■ **PROBLEM DESCRIPTION**
Exact copies of the lines below are the goal; any images in them are dropped.

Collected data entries
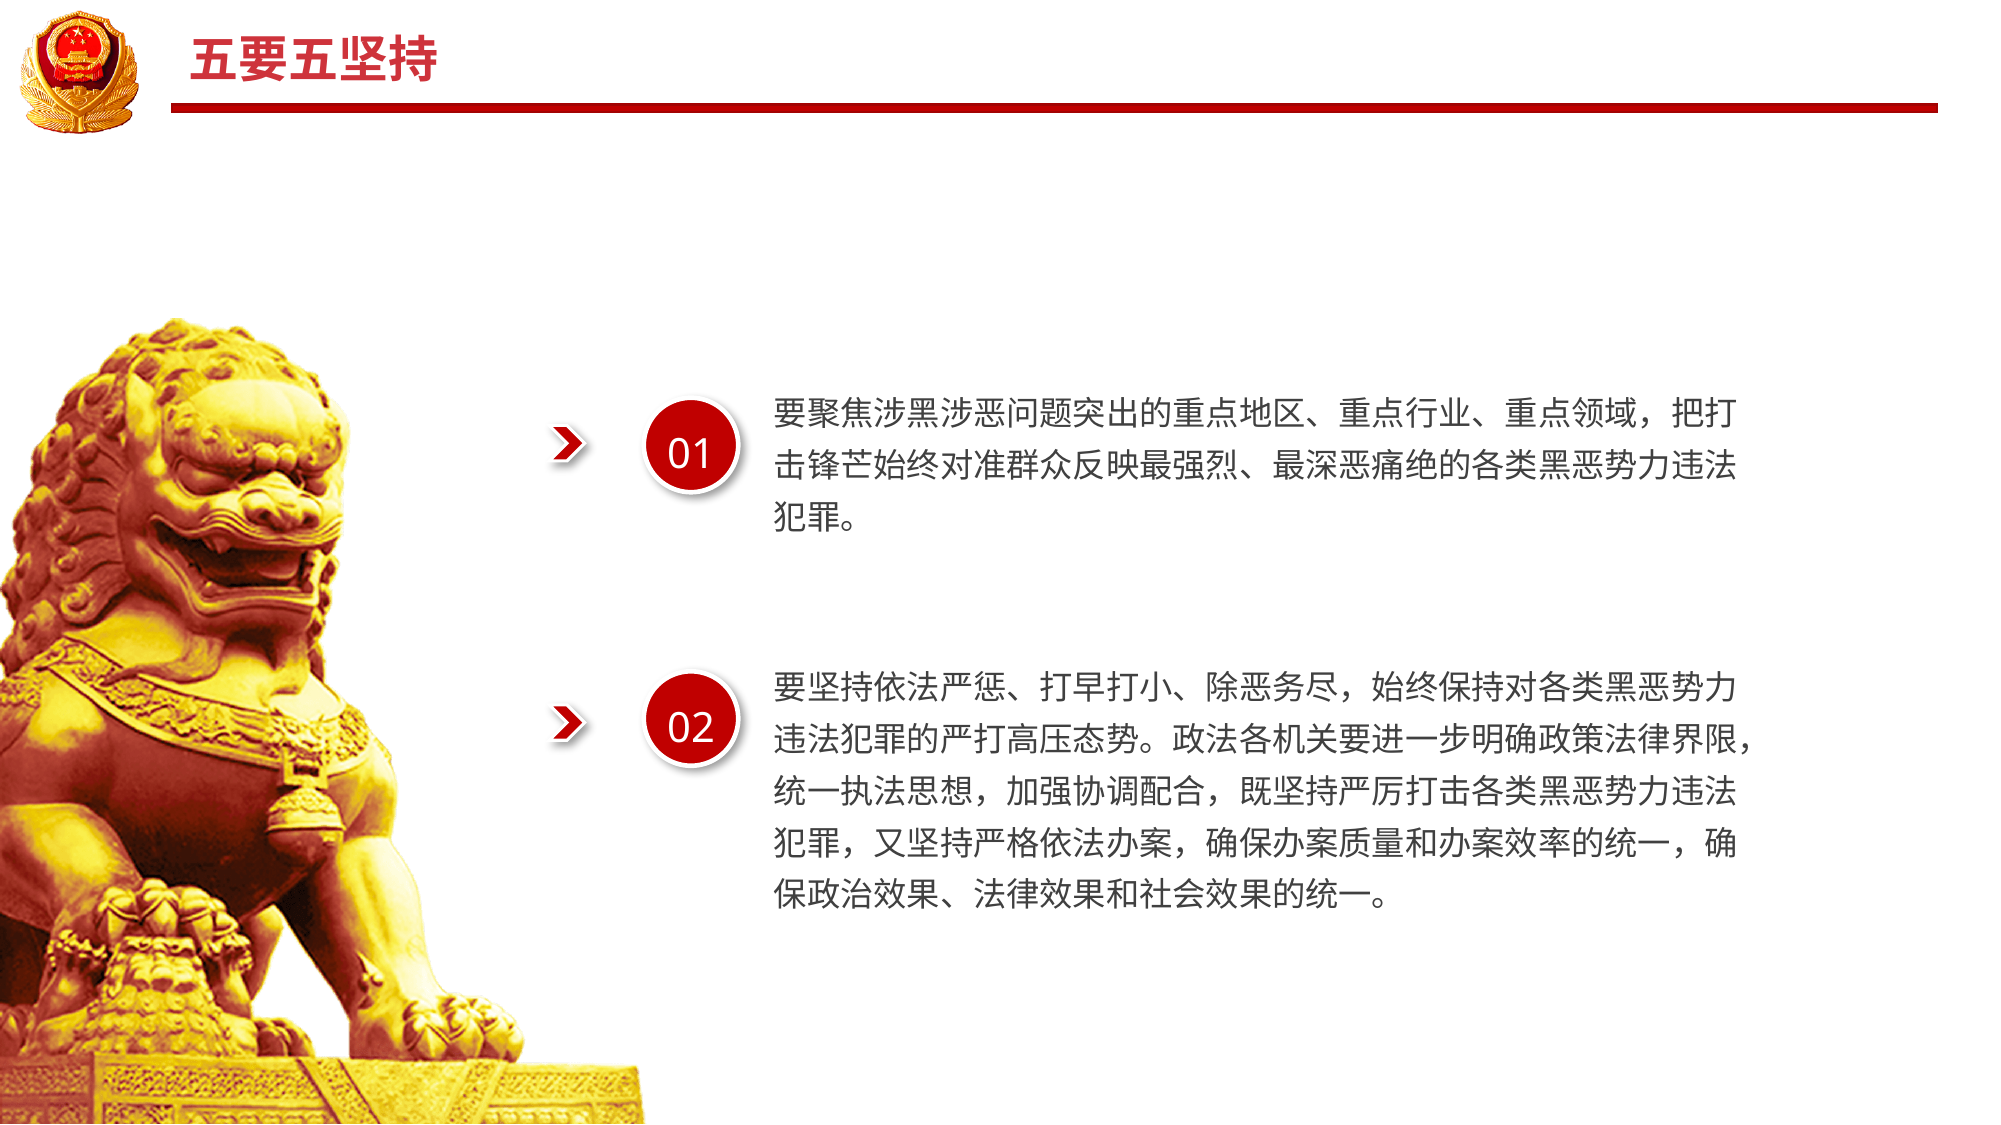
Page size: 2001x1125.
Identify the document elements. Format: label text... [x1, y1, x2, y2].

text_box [648, 394, 771, 493]
picture [0, 318, 648, 1124]
text_box 要聚焦涉黑涉恶问题突出的重点地区、重点行业、重点领域，把打击锋芒始终对准群众反映最强烈、最深恶痛绝的各类黑恶势力违法犯罪。 [759, 373, 1760, 544]
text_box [648, 668, 771, 766]
text_box 要坚持依法严惩、打早打小、除恶务尽，始终保持对各类黑恶势力违法犯罪的严打高压态势。政法各机关要进一步明确政策法律界限，统一执法思想，加强协调配合，既坚持严厉打击各类黑恶势力违法犯罪，又坚持严格依法办案，确保办案质量和办案效率的统一，确保政治效果、法律效果和社会效果的统一。 [759, 646, 1760, 921]
text_box 五要五坚持 [173, 19, 453, 95]
picture [19, 10, 139, 134]
text_box [171, 103, 1938, 113]
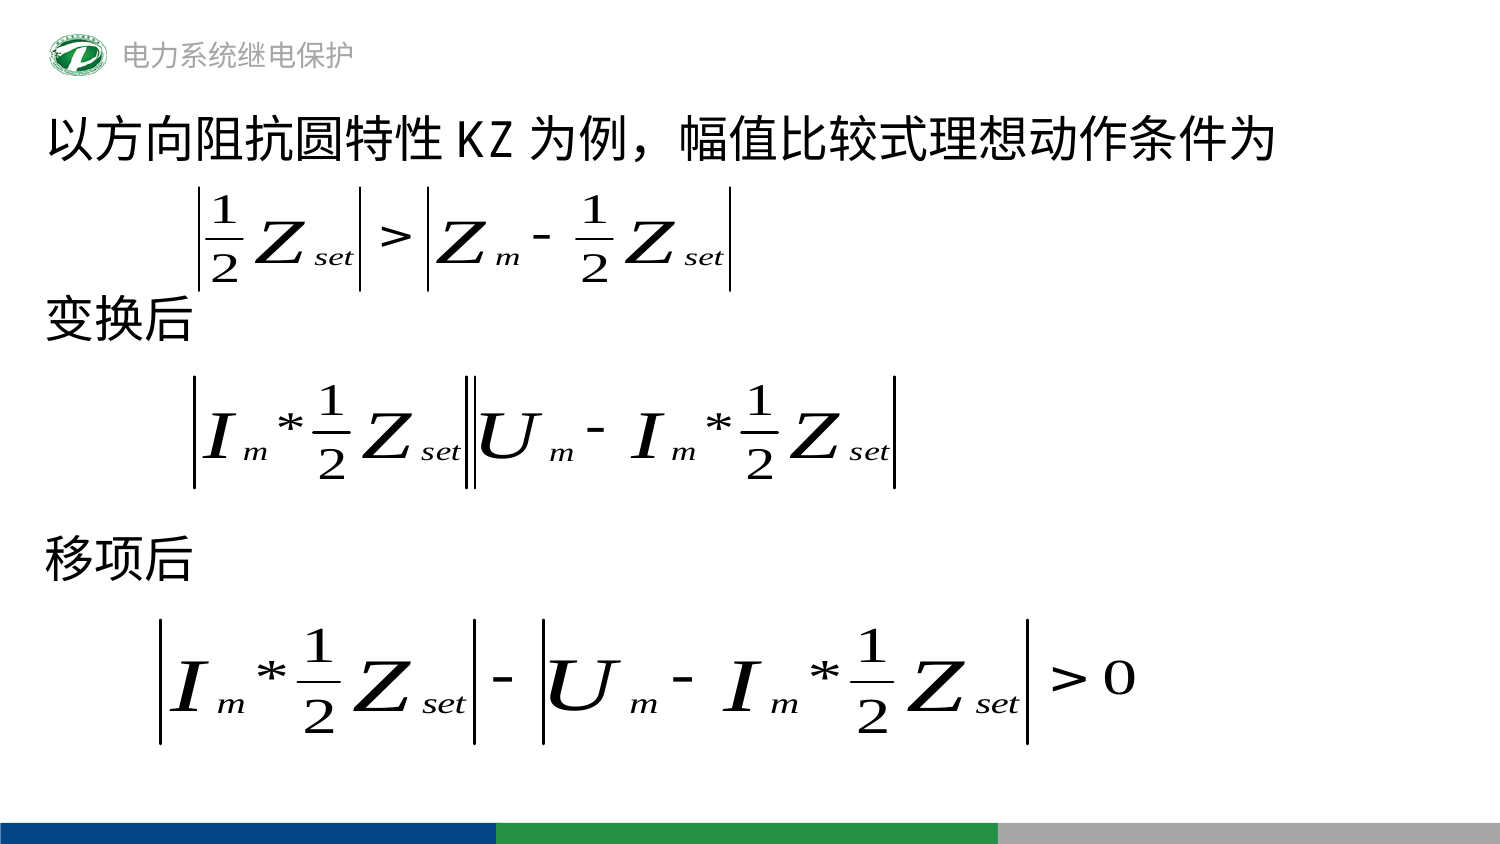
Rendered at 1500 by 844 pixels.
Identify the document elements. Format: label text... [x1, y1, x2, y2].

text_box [187, 179, 748, 299]
picture [41, 19, 118, 91]
text_box 以方向阻抗圆特性KZ为例，幅值比较式理想动作条件为 变换后 移项后 [29, 100, 1353, 596]
text_box 电力系统继电保护 [122, 29, 370, 80]
text_box [494, 821, 996, 844]
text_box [147, 610, 1150, 754]
text_box [996, 821, 1500, 844]
text_box [0, 821, 494, 844]
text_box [182, 367, 912, 497]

■ **WRITTEN RESPONSE**
Page size: 2001x1125.
Identify the document elements. Format: label text... [x1, y1, x2, y2].

text_box [648, 394, 771, 493]
picture [0, 318, 648, 1124]
text_box 要聚焦涉黑涉恶问题突出的重点地区、重点行业、重点领域，把打击锋芒始终对准群众反映最强烈、最深恶痛绝的各类黑恶势力违法犯罪。 [759, 373, 1760, 544]
text_box [648, 668, 771, 766]
text_box 要坚持依法严惩、打早打小、除恶务尽，始终保持对各类黑恶势力违法犯罪的严打高压态势。政法各机关要进一步明确政策法律界限，统一执法思想，加强协调配合，既坚持严厉打击各类黑恶势力违法犯罪，又坚持严格依法办案，确保办案质量和办案效率的统一，确保政治效果、法律效果和社会效果的统一。 [759, 646, 1760, 921]
text_box 五要五坚持 [173, 19, 453, 95]
picture [19, 10, 139, 134]
text_box [171, 103, 1938, 113]
Rendered at 1500 by 844 pixels.
Identify the document elements. Format: label text... [x1, y1, x2, y2].

text_box [187, 179, 748, 299]
picture [41, 19, 118, 91]
text_box 以方向阻抗圆特性KZ为例，幅值比较式理想动作条件为 变换后 移项后 [29, 100, 1353, 596]
text_box 电力系统继电保护 [122, 29, 370, 80]
text_box [494, 821, 996, 844]
text_box [147, 610, 1150, 754]
text_box [996, 821, 1500, 844]
text_box [0, 821, 494, 844]
text_box [182, 367, 912, 497]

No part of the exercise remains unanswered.